Since I am now into to flambe and its spectacular effects and tastes - a new series of questions. How much should I spend on Cognac to burn and is Armagnac any different in the flambe process? Do whiskey and bourbon and rum have different flavors and how to choose when flambeing?

  • Posted by: SKK
  • April 3, 2011


pierino April 4, 2011
Usuba Dashi's advice reminds of a Rachael Ray episode when she added "two glugs" of vodka to her "You Won't Be Single for Long Sauce". Well, you won't be single for long because you will be dead.
usuba D. April 4, 2011
And for safety sake, and I talk from first hand experience, having put out the flames on a chef when pouring brandy from bottle to a pan and the bottle exploded all over said person . . . NEVER POUR DIRECTLY FROM BOTTLE TO A PAN NEAR AN OPEN FLAME!
ChefJune April 4, 2011
Greenstuff wrote a really expansive description! I agree with using a good-but-not-expensive brandy for flaming when Cognac or Armagnac are called for. There are some good French ones, and also Spanish. The Spanish ones have a deeper flavor that would more liekly correspond to the depth of flavor lent by Armagnac.

In Burgundy they often flambe with Marc de Bourgogne, but here that would be very costly.
Greenstuff April 4, 2011
Ditto, I hate to think of sending Armagnac up in flames. But my substitution for it would not be random--I'd go for something related, like maybe a relatively inexpensive Spanish brandy. The brandies (including Armagnac) and the whiskey, bourbon, and rum you mention, all caramelize when burned, and that's a nice thing. But think--do you want the rummy overtones? Or bourbon-like ones? Do you want the caramel plus a little orange--that's where Grand Marnier or another brandy plus orange option comes in. Depends what you're making.

Other options do not caramelize but can add different flavors. As Pierino said, pastis is great with seafood (and also with chicken and rabbit), dishes where you might like an anise flavor. It's maybe not so great with beef. In another direction, I've put more Chartreuse on fire than my pocketbook would recommend. But those herby overtones are really special--again for chicken and rabbit, but not for beef. Kirsh and other clear liquids? Personally, I think they're best for desserts. You could probably convince me of some exceptions.
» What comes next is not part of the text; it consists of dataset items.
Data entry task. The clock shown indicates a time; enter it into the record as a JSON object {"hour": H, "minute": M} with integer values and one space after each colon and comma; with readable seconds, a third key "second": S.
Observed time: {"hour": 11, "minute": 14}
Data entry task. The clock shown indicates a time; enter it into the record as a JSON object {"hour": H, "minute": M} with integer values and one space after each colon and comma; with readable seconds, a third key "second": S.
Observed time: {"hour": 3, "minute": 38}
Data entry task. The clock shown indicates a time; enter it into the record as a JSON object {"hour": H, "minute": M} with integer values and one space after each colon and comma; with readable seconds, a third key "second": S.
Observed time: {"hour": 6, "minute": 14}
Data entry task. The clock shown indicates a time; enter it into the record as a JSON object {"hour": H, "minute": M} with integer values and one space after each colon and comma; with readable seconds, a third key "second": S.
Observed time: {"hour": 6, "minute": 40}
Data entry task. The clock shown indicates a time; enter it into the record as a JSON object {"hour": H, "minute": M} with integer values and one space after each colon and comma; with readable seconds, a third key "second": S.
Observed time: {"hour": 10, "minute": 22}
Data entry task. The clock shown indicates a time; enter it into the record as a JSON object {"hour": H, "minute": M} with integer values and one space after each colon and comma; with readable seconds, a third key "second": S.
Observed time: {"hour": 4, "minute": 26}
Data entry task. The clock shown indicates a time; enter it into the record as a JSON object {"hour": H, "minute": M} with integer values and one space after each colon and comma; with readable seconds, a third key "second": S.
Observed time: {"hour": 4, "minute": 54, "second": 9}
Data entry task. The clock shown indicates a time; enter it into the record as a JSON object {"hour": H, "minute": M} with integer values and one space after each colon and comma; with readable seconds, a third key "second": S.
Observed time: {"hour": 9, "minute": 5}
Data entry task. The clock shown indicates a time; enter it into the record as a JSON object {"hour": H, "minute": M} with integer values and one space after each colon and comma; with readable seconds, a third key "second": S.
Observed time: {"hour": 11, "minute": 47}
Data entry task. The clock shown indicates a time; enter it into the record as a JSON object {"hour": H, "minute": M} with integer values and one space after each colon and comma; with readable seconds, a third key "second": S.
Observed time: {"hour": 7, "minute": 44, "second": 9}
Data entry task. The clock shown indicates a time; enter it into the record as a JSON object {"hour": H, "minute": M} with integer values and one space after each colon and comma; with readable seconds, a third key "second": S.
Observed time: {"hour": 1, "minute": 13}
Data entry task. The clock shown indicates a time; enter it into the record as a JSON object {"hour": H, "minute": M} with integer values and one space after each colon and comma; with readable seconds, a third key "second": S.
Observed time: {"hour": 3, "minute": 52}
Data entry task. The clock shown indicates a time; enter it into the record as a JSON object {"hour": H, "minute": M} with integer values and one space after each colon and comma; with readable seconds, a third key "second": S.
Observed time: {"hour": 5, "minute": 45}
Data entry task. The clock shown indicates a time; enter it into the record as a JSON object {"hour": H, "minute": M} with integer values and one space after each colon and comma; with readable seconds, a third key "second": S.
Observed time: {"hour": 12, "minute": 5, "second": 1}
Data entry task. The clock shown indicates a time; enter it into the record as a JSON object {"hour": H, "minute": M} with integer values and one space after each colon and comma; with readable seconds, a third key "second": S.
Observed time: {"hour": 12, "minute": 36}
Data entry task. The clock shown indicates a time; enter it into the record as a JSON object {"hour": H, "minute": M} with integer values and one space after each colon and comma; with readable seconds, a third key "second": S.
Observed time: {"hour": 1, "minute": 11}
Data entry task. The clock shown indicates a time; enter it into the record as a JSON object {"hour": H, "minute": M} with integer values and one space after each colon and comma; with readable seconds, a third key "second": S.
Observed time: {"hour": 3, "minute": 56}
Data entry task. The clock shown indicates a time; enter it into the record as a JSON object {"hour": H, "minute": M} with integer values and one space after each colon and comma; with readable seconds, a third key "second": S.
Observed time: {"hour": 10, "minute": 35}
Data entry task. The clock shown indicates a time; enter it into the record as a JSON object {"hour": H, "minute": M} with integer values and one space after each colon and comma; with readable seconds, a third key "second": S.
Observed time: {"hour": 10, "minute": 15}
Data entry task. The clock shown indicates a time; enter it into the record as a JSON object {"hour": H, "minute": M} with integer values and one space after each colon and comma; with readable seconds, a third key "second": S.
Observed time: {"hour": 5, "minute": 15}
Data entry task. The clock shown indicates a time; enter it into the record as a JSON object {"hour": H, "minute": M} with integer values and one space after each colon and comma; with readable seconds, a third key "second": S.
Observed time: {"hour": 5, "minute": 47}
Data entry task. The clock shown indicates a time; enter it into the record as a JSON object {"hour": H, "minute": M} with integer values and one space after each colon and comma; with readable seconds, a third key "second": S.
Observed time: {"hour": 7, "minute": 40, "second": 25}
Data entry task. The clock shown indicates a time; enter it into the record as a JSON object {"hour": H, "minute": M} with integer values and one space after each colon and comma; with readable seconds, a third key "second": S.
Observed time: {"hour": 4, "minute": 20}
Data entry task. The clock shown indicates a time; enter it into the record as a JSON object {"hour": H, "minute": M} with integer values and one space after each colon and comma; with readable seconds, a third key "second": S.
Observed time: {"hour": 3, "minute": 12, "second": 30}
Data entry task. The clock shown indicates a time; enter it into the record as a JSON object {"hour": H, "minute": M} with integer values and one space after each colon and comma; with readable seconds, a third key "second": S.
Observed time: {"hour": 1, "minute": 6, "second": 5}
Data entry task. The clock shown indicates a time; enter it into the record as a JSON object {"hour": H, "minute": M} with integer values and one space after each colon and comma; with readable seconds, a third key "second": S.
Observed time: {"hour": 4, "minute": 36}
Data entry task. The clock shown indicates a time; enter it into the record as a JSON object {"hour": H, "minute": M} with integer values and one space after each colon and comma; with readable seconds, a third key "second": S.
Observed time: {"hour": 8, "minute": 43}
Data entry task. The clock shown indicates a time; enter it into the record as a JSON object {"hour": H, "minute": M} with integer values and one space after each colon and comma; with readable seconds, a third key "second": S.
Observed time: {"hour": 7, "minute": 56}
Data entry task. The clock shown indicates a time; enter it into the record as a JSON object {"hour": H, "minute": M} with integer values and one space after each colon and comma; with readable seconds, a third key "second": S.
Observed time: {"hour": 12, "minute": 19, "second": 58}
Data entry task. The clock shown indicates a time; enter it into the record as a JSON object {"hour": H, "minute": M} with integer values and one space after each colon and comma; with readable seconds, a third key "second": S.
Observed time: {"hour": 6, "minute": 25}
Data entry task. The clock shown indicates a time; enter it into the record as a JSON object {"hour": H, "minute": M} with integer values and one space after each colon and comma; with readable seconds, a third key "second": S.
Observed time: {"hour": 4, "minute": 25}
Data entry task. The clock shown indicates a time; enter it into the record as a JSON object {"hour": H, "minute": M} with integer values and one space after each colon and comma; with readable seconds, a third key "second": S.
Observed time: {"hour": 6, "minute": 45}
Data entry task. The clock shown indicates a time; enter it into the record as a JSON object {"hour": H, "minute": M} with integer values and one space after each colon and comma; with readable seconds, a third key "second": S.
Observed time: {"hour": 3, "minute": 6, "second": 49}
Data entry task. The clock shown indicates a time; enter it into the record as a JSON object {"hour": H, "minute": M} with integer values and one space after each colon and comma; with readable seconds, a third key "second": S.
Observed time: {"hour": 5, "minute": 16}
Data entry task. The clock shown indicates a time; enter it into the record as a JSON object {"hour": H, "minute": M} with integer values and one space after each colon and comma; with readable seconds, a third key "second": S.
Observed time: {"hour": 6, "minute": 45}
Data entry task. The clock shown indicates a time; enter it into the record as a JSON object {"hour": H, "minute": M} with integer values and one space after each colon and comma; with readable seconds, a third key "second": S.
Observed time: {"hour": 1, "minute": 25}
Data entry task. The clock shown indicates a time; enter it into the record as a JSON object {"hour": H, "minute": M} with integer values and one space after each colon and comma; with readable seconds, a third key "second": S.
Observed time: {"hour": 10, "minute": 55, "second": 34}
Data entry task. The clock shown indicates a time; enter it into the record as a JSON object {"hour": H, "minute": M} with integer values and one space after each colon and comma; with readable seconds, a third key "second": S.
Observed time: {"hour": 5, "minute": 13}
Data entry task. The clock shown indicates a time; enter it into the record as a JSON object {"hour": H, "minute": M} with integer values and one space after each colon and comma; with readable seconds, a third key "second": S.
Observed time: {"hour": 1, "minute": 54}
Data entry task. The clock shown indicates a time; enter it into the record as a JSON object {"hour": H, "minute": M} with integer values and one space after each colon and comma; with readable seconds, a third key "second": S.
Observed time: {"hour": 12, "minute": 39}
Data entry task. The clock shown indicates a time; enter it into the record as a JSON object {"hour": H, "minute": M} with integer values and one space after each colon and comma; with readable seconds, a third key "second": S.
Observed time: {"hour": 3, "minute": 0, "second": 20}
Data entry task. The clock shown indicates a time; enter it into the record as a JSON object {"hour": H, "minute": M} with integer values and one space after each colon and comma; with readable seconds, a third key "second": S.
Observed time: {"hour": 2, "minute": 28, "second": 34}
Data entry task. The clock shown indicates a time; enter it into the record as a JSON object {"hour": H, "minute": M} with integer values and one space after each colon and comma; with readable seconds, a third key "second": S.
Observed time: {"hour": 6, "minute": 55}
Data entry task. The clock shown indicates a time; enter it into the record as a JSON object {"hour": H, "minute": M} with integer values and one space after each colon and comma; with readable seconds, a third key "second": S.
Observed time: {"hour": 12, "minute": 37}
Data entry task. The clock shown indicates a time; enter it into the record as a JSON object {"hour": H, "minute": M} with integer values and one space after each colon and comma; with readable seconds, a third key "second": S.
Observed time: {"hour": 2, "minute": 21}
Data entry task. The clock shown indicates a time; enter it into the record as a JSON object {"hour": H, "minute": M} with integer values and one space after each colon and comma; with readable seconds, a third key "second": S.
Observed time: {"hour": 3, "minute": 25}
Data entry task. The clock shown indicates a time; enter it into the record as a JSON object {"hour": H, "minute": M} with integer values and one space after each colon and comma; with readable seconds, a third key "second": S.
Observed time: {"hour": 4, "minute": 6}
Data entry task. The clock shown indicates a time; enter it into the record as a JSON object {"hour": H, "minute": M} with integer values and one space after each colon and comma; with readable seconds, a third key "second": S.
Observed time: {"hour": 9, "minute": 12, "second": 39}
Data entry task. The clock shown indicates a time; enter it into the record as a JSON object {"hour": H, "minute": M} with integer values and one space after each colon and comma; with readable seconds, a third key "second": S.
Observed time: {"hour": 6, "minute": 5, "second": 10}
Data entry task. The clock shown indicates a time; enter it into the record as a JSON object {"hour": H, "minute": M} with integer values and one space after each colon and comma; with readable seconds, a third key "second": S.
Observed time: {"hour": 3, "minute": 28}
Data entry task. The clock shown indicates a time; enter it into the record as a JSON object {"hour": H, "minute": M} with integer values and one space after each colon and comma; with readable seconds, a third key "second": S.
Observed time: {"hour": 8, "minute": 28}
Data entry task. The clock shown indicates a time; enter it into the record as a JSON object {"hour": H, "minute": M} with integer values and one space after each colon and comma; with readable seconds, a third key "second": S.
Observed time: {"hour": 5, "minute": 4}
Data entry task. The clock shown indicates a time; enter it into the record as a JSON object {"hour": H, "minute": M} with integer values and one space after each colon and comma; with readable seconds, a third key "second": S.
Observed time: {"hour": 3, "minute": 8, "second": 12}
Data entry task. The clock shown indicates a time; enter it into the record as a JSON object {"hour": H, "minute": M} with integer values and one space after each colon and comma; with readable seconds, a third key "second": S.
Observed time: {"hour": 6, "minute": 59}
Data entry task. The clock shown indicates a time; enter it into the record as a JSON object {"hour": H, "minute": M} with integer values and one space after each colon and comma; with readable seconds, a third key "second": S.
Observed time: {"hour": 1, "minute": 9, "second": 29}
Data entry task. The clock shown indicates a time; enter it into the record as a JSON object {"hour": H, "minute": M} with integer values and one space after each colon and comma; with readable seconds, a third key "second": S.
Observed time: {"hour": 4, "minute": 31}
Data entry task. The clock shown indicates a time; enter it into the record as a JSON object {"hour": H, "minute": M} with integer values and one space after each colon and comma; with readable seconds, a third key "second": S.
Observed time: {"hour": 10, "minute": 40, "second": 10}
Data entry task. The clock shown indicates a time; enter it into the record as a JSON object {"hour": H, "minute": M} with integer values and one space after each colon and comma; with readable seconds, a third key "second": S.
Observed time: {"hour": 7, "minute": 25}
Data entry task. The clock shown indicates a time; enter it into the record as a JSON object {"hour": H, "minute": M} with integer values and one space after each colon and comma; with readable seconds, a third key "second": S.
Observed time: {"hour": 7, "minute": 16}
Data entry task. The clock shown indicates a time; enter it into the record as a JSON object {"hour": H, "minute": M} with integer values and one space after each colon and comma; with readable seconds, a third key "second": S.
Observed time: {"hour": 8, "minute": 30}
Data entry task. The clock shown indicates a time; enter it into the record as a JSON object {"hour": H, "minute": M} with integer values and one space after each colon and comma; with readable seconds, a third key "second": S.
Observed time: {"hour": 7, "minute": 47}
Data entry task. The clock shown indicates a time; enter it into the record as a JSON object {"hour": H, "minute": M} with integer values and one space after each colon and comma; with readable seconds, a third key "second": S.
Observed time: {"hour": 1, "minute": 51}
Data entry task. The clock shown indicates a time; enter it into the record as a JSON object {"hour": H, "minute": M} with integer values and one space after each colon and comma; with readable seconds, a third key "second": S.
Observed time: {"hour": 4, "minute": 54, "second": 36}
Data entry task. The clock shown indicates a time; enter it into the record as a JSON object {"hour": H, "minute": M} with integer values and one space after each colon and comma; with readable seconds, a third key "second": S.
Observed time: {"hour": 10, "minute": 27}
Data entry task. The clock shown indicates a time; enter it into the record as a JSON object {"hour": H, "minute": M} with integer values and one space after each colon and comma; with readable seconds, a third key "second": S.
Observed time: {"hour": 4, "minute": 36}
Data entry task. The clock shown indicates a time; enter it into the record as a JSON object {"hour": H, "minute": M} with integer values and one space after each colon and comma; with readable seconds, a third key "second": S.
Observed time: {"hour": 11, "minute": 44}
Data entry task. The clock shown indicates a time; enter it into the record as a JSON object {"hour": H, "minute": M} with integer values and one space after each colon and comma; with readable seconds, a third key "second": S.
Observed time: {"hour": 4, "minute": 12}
I've been thinking about this a lot since the setting things on fire contest. These would be my rules for someone just starting to set fire to their food: First: Read a number of other people's recipes. See what a range of people do. Second: Think, "would I be likely to like this in a non-flamed drink?", and then Third: Start to experiment.

SKK April 3, 2011
Thank you
pierino April 3, 2011
Well, they all catch fire the same way. But it depends on the flavor you want to extract. Setting an expensive armagnac ablaze would not be my first choice but that's up to you. The decision should be based on the protein in the flambe---fish, flesh or fowl. Yes, all these spirits will impart different but subtle flavors. Pastis goes well with shellfish; shrimp, lobster etc. Just an example.